++++ AVAILABLE DATA

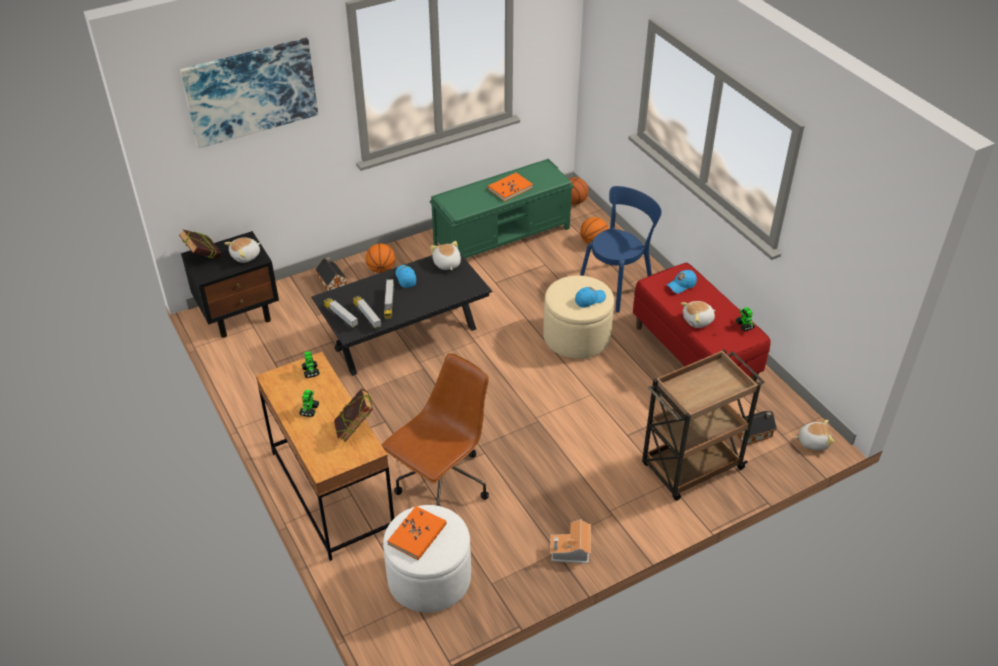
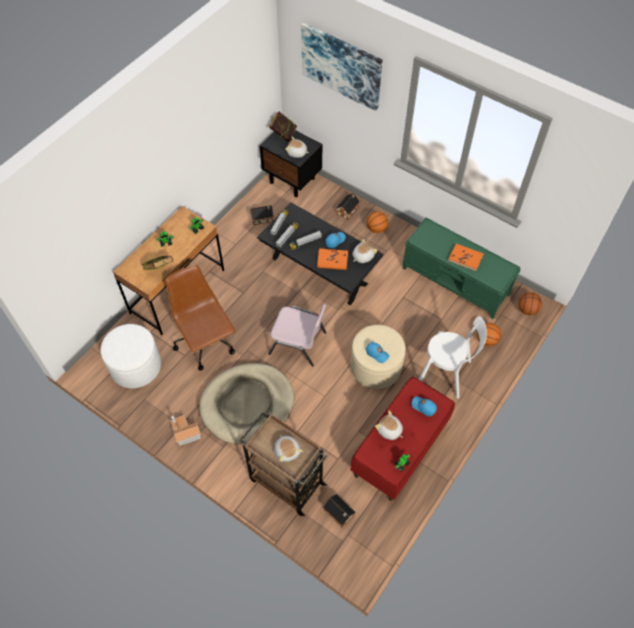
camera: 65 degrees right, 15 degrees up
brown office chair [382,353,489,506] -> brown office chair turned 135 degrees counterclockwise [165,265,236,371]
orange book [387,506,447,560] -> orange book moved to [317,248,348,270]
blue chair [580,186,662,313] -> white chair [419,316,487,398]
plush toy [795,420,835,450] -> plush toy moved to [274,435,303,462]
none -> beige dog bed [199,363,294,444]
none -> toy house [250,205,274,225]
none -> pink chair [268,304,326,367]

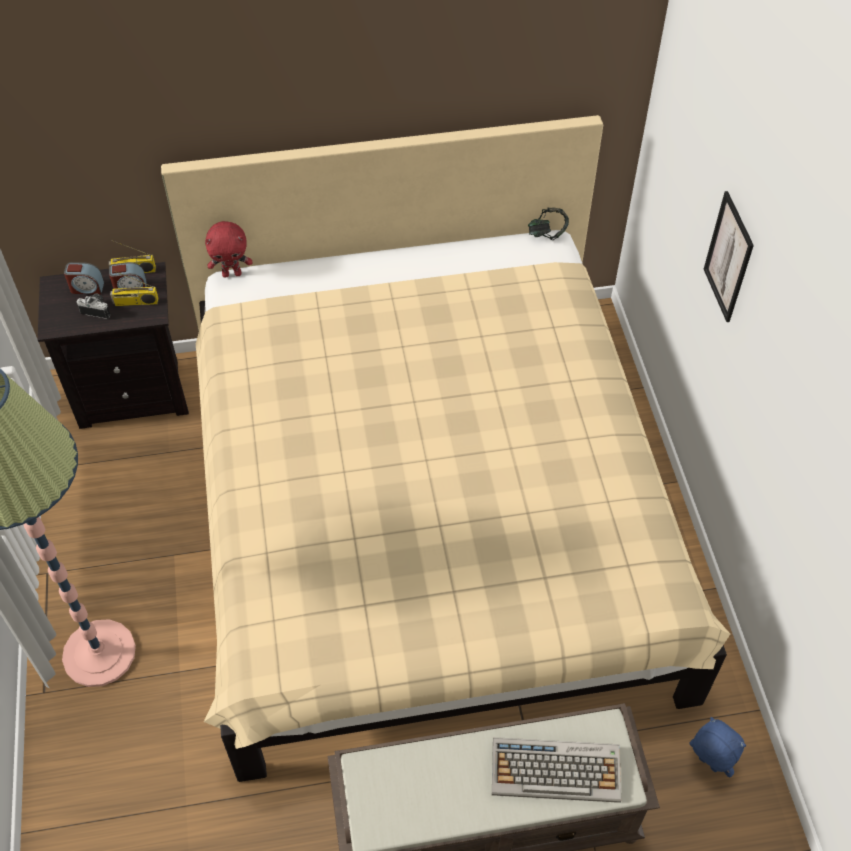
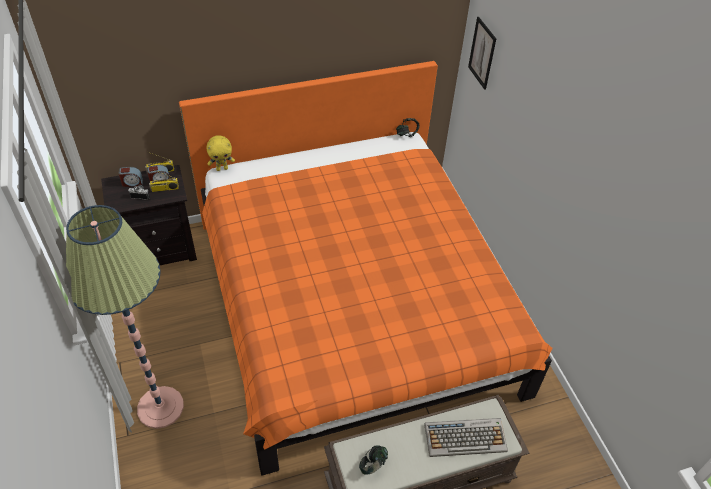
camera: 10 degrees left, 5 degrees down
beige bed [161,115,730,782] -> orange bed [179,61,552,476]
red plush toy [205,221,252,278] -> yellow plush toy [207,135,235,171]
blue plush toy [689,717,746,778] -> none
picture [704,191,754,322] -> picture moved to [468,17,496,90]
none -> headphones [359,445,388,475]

++++++++
++++ AVAILABLE DATA

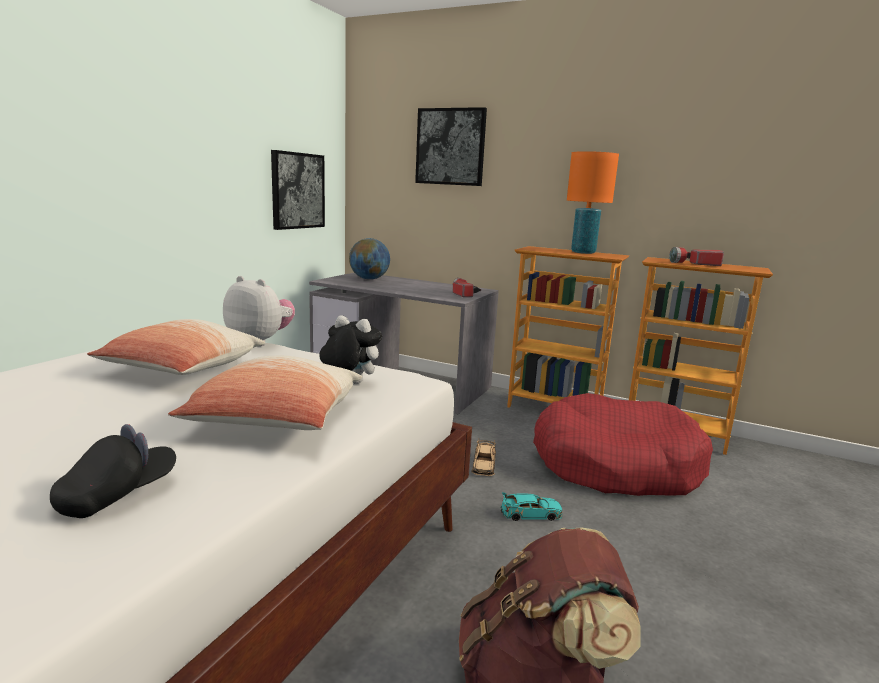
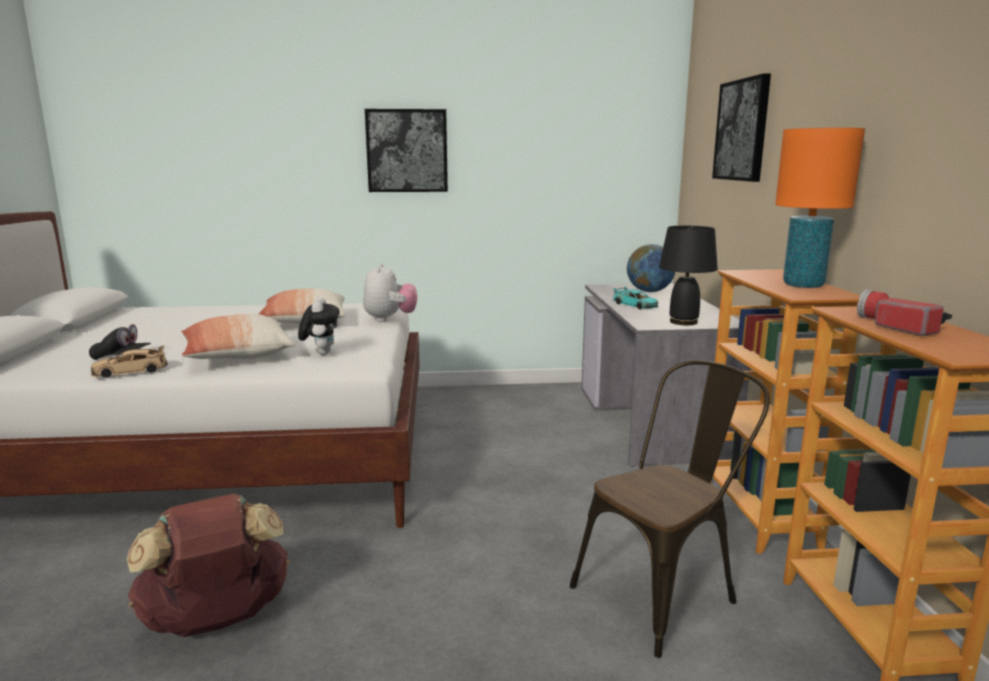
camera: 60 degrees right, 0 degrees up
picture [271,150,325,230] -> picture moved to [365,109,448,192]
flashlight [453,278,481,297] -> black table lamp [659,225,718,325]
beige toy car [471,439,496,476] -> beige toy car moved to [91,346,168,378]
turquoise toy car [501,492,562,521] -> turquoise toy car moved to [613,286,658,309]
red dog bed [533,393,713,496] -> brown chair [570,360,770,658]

++++++++

TASK OBJECTIVE:
Return exactly the part of the listing above that opens with the line containing "none -> beige dog bed [199,363,294,444]" and closes with the line containing "none -> headphones [359,445,388,475]". Pictures stay out.

WRITTEN ANSWER:
none -> beige dog bed [199,363,294,444]
none -> toy house [250,205,274,225]
none -> pink chair [268,304,326,367]

camera: 10 degrees left, 5 degrees down
beige bed [161,115,730,782] -> orange bed [179,61,552,476]
red plush toy [205,221,252,278] -> yellow plush toy [207,135,235,171]
blue plush toy [689,717,746,778] -> none
picture [704,191,754,322] -> picture moved to [468,17,496,90]
none -> headphones [359,445,388,475]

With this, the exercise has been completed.